フェルと共にタロットの館へ行く前に
次の日の学校の帰り、自分はTT…高田にイジられていた。
「お前人気だよな…配信者やれそうだな」
「やらねーよ…俺は鍛冶屋だぞ?」
高田はスマホ端末でイラストサイトにアクセスしてリオアとレンナのイラストを確認している。
まあレンナと言っても出演時と同じように黒目でドレスでツインテールのイラストになっているから、あんまりイラストのレンナが自分とかいう感じは低い…。
でもシャベルと剣を持つイラストはかなり自分に見えてくる。
「でも良かったのか?」
「うん?なにが?」
「いや、変装してもシャベルと剣のヘンテコ二刀流なんてお前ぐらいしかいないと思うぞ、知り合いに見られたら変装してても全部バレるんじゃないのか?」
「………まじか」
嫌落ち着け、翌々考えたら別に知り合いにリオアとレンナが兄妹とバレて困る事はないはずだ…。
リーダーさんにウランさん、ナナサカさんみたいにチームゼロオーダーに深く関わりがある人なら、妹がユリとリオアを使い分けているのは知ってそうだし、高田ことTTは妙に線引きをしている、変なことになることはないはずだ。
後フレンドはユキさんとイツキさんとアッシュルさん…。
ユキさんとイツキさんはあんまり合わないけど、仮にバレたとしてその情報をばらまくとは思えない、アッシュルさんも同様な理由で問題はないと思…。
ガン!
「いつー…」
考えすぎて電柱に激突する。
「おーい、大丈夫か?知力が永続減少してない?」
「してねぇよ…普通こういうのて歩きスマホのお前がぶつかるんじゃなかったのか…」
「俺は360度と足回りに警戒してながら歩いてるからな」
ドヤ顔しながら歩く高田、スマホ割らず、怪我しない程度に派手に転べと念じたが転ぶことはなかった。

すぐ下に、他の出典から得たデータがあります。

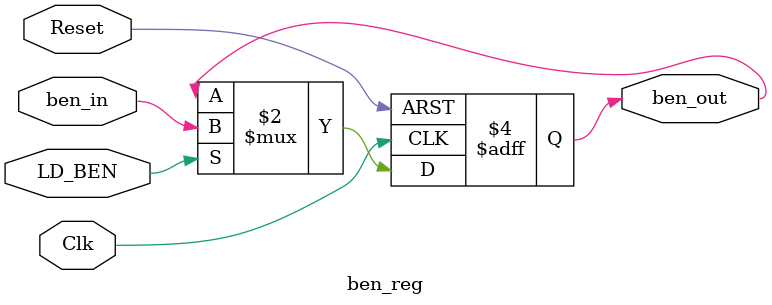
<source format=sv>
module ben_reg
(
input logic Clk, Reset, ben_in, LD_BEN,
output logic ben_out
);

always_ff @ (posedge Clk or posedge Reset)
	begin
		if (Reset)
			ben_out <= 1'b0;
		else
			if (LD_BEN)
				ben_out <= ben_in;
	end

endmodule

</source>
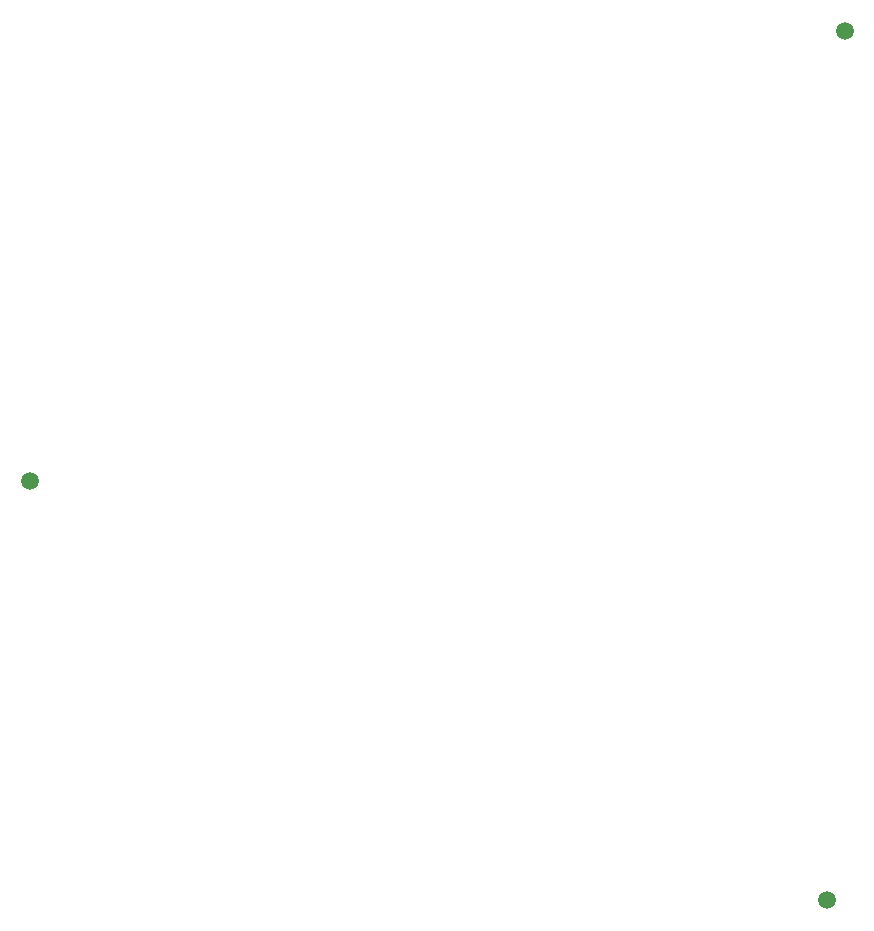
<source format=gbr>
%TF.GenerationSoftware,KiCad,Pcbnew,7.0.10*%
%TF.CreationDate,2024-02-11T22:44:29-05:00*%
%TF.ProjectId,basement_outer,62617365-6d65-46e7-945f-6f757465722e,rev?*%
%TF.SameCoordinates,Original*%
%TF.FileFunction,Soldermask,Top*%
%TF.FilePolarity,Negative*%
%FSLAX46Y46*%
G04 Gerber Fmt 4.6, Leading zero omitted, Abs format (unit mm)*
G04 Created by KiCad (PCBNEW 7.0.10) date 2024-02-11 22:44:29*
%MOMM*%
%LPD*%
G01*
G04 APERTURE LIST*
%ADD10C,1.500000*%
G04 APERTURE END LIST*
D10*
%TO.C,J103*%
X70500000Y-85507000D03*
%TD*%
%TO.C,J102*%
X72000000Y-11895000D03*
%TD*%
%TO.C,J101*%
X3000000Y-50000000D03*
%TD*%
M02*

</source>
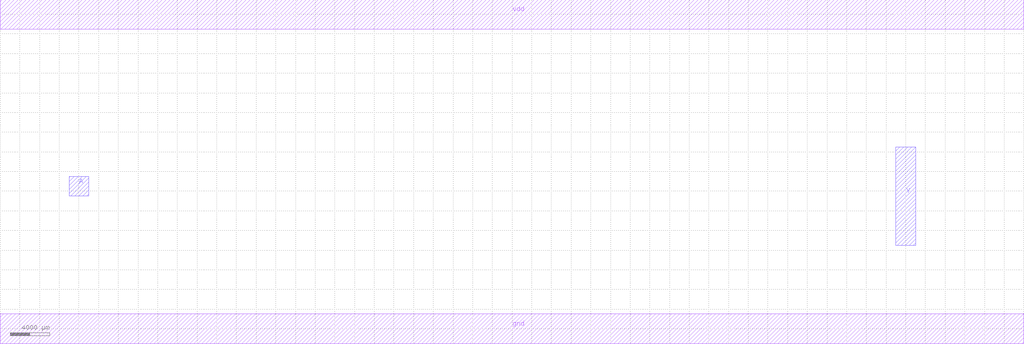
<source format=lef>
MACRO CLKBUF2
 CLASS CORE ;
 ORIGIN 0 0 ;
 FOREIGN CLKBUF2 0 0 ;
 SITE CORE ;
 SYMMETRY X Y R90 ;
  PIN vdd
   DIRECTION INOUT ;
   USE SIGNAL ;
   SHAPE ABUTMENT ;
    PORT
     CLASS CORE ;
       LAYER metal1 ;
        RECT 0.00000000 30500.00000000 104000.00000000 33500.00000000 ;
    END
  END vdd

  PIN gnd
   DIRECTION INOUT ;
   USE SIGNAL ;
   SHAPE ABUTMENT ;
    PORT
     CLASS CORE ;
       LAYER metal1 ;
        RECT 0.00000000 -1500.00000000 104000.00000000 1500.00000000 ;
    END
  END gnd

  PIN A
   DIRECTION INOUT ;
   USE SIGNAL ;
   SHAPE ABUTMENT ;
    PORT
     CLASS CORE ;
       LAYER metal2 ;
        RECT 7000.00000000 13500.00000000 9000.00000000 15500.00000000 ;
    END
  END A

  PIN Y
   DIRECTION INOUT ;
   USE SIGNAL ;
   SHAPE ABUTMENT ;
    PORT
     CLASS CORE ;
       LAYER metal2 ;
        RECT 91000.00000000 8500.00000000 93000.00000000 18500.00000000 ;
    END
  END Y


END CLKBUF2

</source>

「まあ、ゲーム内でトラブったら呼んでくれ、出来る限り龍の力を貸してやる」
「頼もしいな…フェルがやばい時は頼らせて貰う」
「フェル最優先か…そうだな、錬那て装備全ロスしてもそんなショック受けなさそうだよなー」
「いや、ショックは受けるけど…もしも装備のロストが装備としての役割を果たした結果ならば引きずるのは武器に失礼だからな」
それに装備とフェルを同じ扱いにするのは失礼だ。
「そう言えばTTは上級クラスになったりしたか?」
「うん?ドラゴングラップラーになったぞ、そっちは?」
「妖精鍛冶匠になった、あと根っからの鍛冶屋という称号貰った」
「あーやっぱりレンナは特化型称号取れたのか」
やっぱり?ということは結構有名な称号なのか…まあ、習得条件が最初から特化型なら満たせるし、鍛冶屋じゃなくて剣士、魔法使い特化系で手に入れる人はそこそこ居るのかもしれない。
「TTは格闘家特化じゃなかったのか?」
「いや、最初は戦士系で武器とか使ってたけどナンバークエストのボス戦で武器を崖から落として、ヤケになって素手と蹴りで倒した結果、格闘家とシナジーある力を得たから格闘家に転職した感じだな」
「素手でボス戦て結構とんでもない状況切り抜けていたんだな…」
戦場が崖の上ならばボスの大きさによっては崖から落として倒すとか出来そうだが…高田の言葉的に武器を落としてから格闘だけで倒したみたいだな…まあ崖から落として倒したら、格闘家とシナジーある力は得られないか。
「今日もファンタジーフリーダムするのか?」
「ああ、今日はフェルと一緒にタロットの館に行く予定だ、フェルが行きたがっていたからな」
「………一応気をつけて行けよ、リオアが利用した後ならば結構混んでいる可能性があるし…場合によってはトラブルとか起きやすいかもしれないからな」
なんか高田が最初眉を潜めたんだが、もしかしたらなんかやばいのか?というかそんな人混み出来るのか?
そんな事を思っていたら、高田と分かれる場所まで来たので高田と別れを告げる。
その頃にはさっきまで考えてた事を忘れて自分は家に帰るのだった。